━━━ Dataset entries
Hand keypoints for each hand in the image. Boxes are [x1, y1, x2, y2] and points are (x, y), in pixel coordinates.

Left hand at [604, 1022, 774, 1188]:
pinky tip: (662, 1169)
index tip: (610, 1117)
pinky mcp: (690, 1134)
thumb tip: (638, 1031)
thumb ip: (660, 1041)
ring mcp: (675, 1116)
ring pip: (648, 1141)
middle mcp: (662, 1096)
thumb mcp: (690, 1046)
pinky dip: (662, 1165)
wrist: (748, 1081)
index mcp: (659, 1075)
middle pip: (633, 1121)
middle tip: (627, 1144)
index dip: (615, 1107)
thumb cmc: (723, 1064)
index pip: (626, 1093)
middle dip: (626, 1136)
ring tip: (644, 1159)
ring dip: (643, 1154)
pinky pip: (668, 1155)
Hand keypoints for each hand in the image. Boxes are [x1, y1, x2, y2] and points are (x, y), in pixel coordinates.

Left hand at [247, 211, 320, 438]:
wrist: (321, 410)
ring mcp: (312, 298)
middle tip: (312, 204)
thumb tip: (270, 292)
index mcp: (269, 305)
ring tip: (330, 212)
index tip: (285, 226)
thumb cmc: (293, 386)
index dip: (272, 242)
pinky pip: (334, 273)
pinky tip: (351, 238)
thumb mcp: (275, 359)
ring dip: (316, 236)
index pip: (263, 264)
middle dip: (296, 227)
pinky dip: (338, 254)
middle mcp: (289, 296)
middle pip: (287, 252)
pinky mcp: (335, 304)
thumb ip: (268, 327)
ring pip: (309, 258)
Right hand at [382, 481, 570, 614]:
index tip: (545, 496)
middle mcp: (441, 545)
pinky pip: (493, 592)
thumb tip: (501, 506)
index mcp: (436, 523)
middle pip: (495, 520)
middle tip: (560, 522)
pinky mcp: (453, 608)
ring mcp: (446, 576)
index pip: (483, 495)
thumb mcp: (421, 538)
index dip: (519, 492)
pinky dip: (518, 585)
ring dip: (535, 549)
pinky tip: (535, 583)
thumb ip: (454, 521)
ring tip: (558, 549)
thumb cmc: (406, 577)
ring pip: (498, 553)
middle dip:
━━━━━━
### Problem to work on
Write the data out in full, matching every line exactly.

### Solution for this problem
Hand keypoints for each hand in the image. Boxes are [x1, y1, x2, y2] and points are (x, y), in pixel coordinates.

Left hand at [604, 1022, 774, 1188]:
pinky tip: (662, 1169)
index tip: (610, 1117)
pinky mcp: (690, 1134)
thumb tip: (638, 1031)
thumb ip: (660, 1041)
ring mcp: (675, 1116)
ring pip: (648, 1141)
middle mcp: (662, 1096)
thumb mcp: (690, 1046)
pinky dip: (662, 1165)
wrist: (748, 1081)
index mcp: (659, 1075)
middle pip: (633, 1121)
middle tip: (627, 1144)
index dip: (615, 1107)
thumb cmc: (723, 1064)
index pip: (626, 1093)
middle dip: (626, 1136)
ring tip: (644, 1159)
ring dip: (643, 1154)
pinky pip: (668, 1155)
Hand keypoints for each hand in the image. Boxes are [x1, y1, x2, y2] and points are (x, y), in pixel coordinates.

Left hand at [247, 211, 320, 438]:
wrist: (321, 410)
ring mcp: (312, 298)
middle tip: (312, 204)
thumb tip: (270, 292)
index mcp: (269, 305)
ring tip: (330, 212)
index tip: (285, 226)
thumb cmc: (293, 386)
index dip: (272, 242)
pinky pip: (334, 273)
pinky tip: (351, 238)
thumb mcp: (275, 359)
ring dip: (316, 236)
index pip: (263, 264)
middle dip: (296, 227)
pinky dip: (338, 254)
middle mcp: (289, 296)
middle pip: (287, 252)
pinky mcp: (335, 304)
thumb ip: (268, 327)
ring pip: (309, 258)
Right hand at [382, 481, 570, 614]:
index tip: (545, 496)
middle mcp: (441, 545)
pinky pip: (493, 592)
thumb tip: (501, 506)
index mcp: (436, 523)
middle pip: (495, 520)
middle tip: (560, 522)
pinky mcp: (453, 608)
ring mcp: (446, 576)
index pip: (483, 495)
thumb mcp: (421, 538)
index dip: (519, 492)
pinky dip: (518, 585)
ring dip: (535, 549)
pinky tip: (535, 583)
thumb ip: (454, 521)
ring tip: (558, 549)
thumb cmc: (406, 577)
ring pip: (498, 553)
middle dip:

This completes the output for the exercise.